Justamente su familia fue el principal sostén desde el diagnóstico inicial. “Yo estoy solo con mi familia acá. Lo primero que hice cuando me enteré fue abrazar a mi señora y a mi hijo y ponerme a llorar. Después, más tranquilos, pudimos hablar y dejar en claro que tenemos que estar todos juntos para salir adelante” cuenta Larramendi, mientras se esfuerza en poner la voz tan firme como cuando se para en la defensa.

De origen humilde y hogar de trabajadores, el jugador está contento porque, al momento de esta nota, su padre había llegado para darle ánimo y ayudarlo en esta parada difícil. Larramendi hizo las divisiones juveniles en Uruguay, donde jugó en Rentistas y Cerrito, pero el destino lo llevó a debutar en primera división en Chile, donde tiene a su tío Washington “Trapo” Olivera, gloria del Cobreloa con pasado en Nacional y Peñarol.

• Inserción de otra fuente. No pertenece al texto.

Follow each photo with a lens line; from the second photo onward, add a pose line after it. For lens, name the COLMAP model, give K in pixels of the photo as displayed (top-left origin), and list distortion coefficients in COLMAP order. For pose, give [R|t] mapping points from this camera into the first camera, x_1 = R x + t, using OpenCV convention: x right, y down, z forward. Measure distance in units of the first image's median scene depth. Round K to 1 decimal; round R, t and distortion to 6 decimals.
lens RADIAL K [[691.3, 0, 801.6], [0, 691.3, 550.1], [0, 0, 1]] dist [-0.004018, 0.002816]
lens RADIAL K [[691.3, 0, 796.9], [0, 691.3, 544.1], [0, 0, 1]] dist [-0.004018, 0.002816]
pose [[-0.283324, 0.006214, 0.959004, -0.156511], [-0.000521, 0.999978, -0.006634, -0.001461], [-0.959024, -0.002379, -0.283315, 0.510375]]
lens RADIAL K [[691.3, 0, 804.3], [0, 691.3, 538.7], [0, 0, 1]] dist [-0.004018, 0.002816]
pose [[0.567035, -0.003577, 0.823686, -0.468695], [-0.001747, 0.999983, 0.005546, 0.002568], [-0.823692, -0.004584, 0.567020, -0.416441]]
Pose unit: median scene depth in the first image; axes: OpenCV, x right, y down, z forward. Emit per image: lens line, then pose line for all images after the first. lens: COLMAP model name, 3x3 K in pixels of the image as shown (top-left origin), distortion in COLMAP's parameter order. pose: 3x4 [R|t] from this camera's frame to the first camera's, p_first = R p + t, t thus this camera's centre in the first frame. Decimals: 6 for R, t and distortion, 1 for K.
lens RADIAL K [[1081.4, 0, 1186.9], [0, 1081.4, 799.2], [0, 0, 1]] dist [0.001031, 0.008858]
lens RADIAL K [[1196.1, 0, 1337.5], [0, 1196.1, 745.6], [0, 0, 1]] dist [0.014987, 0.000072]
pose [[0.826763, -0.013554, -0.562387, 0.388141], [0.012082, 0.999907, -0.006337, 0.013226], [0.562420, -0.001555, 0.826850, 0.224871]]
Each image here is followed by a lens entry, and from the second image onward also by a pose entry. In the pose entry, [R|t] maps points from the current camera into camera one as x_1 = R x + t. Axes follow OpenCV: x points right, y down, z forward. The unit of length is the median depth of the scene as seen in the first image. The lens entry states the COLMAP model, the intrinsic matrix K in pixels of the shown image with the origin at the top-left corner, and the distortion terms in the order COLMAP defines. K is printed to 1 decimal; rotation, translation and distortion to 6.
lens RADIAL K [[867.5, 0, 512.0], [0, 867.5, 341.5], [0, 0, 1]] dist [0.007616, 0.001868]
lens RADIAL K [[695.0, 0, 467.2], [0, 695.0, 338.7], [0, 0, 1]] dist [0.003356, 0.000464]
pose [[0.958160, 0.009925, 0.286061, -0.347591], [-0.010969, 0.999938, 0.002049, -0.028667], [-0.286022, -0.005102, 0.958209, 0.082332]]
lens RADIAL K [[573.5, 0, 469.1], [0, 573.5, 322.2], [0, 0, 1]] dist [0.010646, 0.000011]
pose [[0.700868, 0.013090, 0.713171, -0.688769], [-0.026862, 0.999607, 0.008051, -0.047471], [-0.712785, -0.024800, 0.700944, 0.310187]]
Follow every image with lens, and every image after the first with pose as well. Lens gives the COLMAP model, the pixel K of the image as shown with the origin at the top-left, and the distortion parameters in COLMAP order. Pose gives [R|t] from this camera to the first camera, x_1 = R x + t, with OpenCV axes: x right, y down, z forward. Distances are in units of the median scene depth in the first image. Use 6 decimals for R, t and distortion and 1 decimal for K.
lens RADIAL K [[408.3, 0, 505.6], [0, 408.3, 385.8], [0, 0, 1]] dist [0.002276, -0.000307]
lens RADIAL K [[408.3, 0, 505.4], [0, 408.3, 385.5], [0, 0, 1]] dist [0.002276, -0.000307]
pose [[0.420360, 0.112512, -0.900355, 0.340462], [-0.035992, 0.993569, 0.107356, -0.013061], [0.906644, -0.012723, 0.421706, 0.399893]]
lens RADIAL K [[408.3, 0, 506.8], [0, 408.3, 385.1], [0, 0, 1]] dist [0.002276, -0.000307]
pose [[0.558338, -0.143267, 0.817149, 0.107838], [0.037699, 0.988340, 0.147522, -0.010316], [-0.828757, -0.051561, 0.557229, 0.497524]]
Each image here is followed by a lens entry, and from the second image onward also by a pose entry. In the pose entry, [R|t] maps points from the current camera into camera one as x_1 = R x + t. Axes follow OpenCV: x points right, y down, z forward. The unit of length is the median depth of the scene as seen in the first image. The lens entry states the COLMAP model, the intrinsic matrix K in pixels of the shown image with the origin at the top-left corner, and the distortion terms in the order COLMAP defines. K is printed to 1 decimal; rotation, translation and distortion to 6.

Antes de llegar al modesto Botafogo Paraiba, Larramendi vistió las camisetas de Deportivo Arauco y Provincial Osorno de Chile, Cerrito de Uruguay y 14 de Julio, Passo Fundo y Novo Hamburgo de Brasil. Luego de convertir un gol clave en los octavos de final y repetir su versión de goleador en la final ante Juventude de Caxías do Sul.

La decisión de subastar la medalla fue un golpe duro. “Acá un jugador del ascenso en Brasil gana un dinero que no te permite ahorrar por el alto costo de vida que tiene este país. El salario que un jugador gana en esta divisional no le permite ahorrar una plata como para afrontar una operación de este valor” comentó Larramendi al ser consultado por la decisión que, involuntariamente, lo hizo más famoso.

“A raíz de todo lo que publicaron los medios, el gobernador de Paraíba, Ricardo Coutinho, me dijo que volara de inmediato y que ellos me pagaban la operación” afirma emocionado Larramendi.

El amor de los hinchas del Botafogo Paraíba se hizo sentir. El referente de la “Torcida” llamó a Larramendi para decirle que se guarde la medalla y que la propia parcialidad iba a reunir un dinero para apoyarlo en su futuro inmediato.